On Monday, Google announced that it had acquired Motorola Mobility, the handset development arm of the telecommunications company for a price of $12.5 billion (£7.5 billion). Google was quick to assure the public that Motorola will be run as a separate division to Android. One of the main drivers of the success of Android is the open nature of its platform, which will not be affected by this acquisition and which will continue to serve as the sole operating system for all of Motorola’s smartphones. Larry Page, Google’s co-founder and CEO, commented on the acquisition that “together, we will create amazing user experiences that supercharge the entire Android ecosystem for the benefit of consumers, partners and developers everywhere.”
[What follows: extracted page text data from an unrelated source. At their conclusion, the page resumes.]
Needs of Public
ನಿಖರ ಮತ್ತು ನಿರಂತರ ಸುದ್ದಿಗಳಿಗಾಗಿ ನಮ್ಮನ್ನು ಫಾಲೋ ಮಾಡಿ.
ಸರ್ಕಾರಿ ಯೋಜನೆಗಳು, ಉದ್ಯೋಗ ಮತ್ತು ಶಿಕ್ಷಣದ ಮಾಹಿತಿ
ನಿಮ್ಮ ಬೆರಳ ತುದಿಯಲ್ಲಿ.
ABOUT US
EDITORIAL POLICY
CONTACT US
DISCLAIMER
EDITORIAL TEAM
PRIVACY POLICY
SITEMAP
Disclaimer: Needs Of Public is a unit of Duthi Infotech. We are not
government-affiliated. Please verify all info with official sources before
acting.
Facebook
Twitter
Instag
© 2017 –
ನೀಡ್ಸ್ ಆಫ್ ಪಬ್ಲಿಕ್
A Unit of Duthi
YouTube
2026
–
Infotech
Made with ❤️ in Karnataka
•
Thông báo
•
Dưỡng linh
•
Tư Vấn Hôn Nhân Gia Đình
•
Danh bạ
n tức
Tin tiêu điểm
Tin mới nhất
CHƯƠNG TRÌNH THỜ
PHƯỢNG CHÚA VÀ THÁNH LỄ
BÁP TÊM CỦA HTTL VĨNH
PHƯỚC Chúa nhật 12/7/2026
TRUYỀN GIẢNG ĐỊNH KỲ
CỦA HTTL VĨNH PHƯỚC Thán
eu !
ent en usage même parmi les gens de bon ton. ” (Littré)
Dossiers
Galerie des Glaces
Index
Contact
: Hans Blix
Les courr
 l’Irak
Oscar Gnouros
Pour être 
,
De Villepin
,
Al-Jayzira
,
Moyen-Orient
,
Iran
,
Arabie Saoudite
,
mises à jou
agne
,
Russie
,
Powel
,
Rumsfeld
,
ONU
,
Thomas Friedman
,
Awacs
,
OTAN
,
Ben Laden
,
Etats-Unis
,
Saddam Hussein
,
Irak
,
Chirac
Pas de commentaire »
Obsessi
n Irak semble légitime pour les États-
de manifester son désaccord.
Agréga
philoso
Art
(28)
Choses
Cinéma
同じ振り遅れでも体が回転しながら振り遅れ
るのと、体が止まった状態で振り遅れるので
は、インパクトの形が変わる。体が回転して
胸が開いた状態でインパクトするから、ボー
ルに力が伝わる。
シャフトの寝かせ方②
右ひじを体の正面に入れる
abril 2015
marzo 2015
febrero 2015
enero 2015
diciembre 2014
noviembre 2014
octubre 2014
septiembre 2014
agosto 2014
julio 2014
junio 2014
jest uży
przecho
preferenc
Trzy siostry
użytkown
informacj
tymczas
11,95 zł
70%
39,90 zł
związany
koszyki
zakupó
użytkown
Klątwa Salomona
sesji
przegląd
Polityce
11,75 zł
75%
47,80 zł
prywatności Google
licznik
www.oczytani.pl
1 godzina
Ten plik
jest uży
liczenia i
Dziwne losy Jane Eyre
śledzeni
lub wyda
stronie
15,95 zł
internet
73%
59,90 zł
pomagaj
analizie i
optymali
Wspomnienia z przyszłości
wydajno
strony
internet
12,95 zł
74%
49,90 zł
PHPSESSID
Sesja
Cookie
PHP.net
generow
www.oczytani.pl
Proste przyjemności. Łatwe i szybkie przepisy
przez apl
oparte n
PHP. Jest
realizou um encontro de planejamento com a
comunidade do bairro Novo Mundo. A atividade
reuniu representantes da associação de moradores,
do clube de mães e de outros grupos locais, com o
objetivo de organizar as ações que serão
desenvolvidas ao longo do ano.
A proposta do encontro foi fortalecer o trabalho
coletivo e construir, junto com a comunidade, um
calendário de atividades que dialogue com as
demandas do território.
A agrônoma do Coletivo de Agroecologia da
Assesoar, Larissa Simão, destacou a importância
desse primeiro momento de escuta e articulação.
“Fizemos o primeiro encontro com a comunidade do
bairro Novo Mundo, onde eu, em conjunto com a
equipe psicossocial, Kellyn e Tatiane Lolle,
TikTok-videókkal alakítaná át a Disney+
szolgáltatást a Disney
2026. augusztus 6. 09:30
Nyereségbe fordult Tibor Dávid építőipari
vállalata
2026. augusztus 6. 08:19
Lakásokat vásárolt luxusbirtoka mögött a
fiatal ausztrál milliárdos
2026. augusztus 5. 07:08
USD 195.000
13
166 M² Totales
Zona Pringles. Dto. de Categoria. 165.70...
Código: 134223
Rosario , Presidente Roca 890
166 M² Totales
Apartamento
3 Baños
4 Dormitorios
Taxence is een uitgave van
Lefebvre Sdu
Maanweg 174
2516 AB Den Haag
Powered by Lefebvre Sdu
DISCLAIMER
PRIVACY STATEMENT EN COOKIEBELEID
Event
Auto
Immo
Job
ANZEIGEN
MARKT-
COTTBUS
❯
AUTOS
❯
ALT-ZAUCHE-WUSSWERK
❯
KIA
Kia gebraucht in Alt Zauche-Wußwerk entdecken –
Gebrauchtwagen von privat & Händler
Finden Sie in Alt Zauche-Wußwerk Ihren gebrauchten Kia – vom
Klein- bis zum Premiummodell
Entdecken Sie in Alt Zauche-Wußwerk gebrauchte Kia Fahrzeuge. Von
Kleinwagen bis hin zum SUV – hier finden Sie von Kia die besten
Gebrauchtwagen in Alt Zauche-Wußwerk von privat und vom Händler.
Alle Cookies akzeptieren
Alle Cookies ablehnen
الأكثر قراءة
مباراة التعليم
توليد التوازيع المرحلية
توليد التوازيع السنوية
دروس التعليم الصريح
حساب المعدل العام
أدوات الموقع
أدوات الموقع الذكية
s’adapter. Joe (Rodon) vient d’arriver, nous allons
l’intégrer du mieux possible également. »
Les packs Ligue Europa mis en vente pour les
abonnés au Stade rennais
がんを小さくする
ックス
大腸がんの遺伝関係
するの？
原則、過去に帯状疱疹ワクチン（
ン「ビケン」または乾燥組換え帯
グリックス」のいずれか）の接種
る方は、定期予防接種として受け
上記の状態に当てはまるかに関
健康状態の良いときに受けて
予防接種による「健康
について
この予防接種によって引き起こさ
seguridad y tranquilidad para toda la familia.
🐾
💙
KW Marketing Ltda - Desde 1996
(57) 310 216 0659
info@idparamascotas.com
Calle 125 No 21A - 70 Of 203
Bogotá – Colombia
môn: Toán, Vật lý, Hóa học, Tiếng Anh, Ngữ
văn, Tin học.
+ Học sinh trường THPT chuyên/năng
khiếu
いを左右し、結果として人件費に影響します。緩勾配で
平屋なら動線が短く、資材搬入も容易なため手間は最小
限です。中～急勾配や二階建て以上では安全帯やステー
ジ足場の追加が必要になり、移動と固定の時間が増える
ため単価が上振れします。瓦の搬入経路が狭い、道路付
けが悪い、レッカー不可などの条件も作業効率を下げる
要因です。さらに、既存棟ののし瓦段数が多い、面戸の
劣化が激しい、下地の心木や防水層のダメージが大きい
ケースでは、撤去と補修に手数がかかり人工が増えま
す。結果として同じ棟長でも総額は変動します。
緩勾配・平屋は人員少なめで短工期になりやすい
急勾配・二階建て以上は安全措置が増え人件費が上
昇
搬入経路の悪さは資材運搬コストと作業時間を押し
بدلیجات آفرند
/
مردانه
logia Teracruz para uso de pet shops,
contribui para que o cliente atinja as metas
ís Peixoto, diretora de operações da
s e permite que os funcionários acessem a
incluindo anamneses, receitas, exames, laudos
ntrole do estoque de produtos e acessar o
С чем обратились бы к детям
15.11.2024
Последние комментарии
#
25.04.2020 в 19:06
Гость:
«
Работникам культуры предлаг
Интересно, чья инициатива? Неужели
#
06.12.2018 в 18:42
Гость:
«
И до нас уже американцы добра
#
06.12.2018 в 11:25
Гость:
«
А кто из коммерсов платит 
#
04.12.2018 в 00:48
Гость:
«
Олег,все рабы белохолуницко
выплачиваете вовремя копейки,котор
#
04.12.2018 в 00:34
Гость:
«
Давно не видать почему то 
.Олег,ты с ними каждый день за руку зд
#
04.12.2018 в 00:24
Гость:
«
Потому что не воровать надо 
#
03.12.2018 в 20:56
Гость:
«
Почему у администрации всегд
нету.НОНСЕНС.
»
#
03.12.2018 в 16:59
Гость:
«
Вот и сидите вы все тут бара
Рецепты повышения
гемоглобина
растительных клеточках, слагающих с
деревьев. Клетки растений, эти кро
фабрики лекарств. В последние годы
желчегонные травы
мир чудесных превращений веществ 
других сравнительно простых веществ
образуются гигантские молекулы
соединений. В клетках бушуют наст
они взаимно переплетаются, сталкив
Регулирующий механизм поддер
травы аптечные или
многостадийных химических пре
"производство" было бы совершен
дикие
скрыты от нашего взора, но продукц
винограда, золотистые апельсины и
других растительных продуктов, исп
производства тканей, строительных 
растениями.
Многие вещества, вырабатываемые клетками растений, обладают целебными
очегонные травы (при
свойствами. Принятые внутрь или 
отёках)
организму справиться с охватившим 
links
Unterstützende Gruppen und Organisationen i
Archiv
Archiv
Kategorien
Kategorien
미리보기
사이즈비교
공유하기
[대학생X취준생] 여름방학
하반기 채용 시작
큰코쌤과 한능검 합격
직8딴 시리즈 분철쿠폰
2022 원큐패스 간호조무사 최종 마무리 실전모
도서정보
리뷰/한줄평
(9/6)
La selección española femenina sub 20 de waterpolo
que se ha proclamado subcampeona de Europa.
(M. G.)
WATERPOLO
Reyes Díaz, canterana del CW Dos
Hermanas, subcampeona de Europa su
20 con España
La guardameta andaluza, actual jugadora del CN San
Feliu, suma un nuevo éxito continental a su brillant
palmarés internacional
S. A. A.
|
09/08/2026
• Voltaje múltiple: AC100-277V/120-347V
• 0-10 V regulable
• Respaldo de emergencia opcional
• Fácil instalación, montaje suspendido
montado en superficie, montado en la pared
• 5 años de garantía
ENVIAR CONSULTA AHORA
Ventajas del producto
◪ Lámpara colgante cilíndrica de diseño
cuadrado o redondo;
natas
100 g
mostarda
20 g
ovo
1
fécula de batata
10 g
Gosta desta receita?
I’ve spent a bit of time trying to get a better understanding of the main reasons for this deal and the key benefits expected by Google. This is a brief summary of the main things I found:
- Patents! (part 1) – Motorola has a portfolio of 17,000 patents which Google will now be able to license to other Android users like HTC and Sony. In addition, Motorola has 7,500 pending patents. This newly acquired patent portfolio could help Google in significantly expanding (and protecting) the capabilities of its Android platform.
- Patents! (part 2) – Probably the most vital reason for this acquisition is the protection Motorola’s patent portfolio should offer Android against future legal action from the likes of Apple and Microsoft. Android has already been subjected to a multibillion dollar lawsuit by Oracle and is facing ‘indirect’ legal challenges through the complaints brought by Apple against Android device makers including HTC and Samsung. Having an extensive patent portfolio in place should help to better protect Android in future.
- New commercial channels to explore – Google will also gain a new and valuable channel into users’ living rooms through Motorola Mobility’s profitable set-top box business, which makes receivers for cable TV operators.
- Vertical integration – In an attempt to learn from the best (i.e. Apple) this acquisition is also meant as a way to integrate vertically, with Google hoping to “supercharge” its future Android releases through seamlessly merging its hardware and software.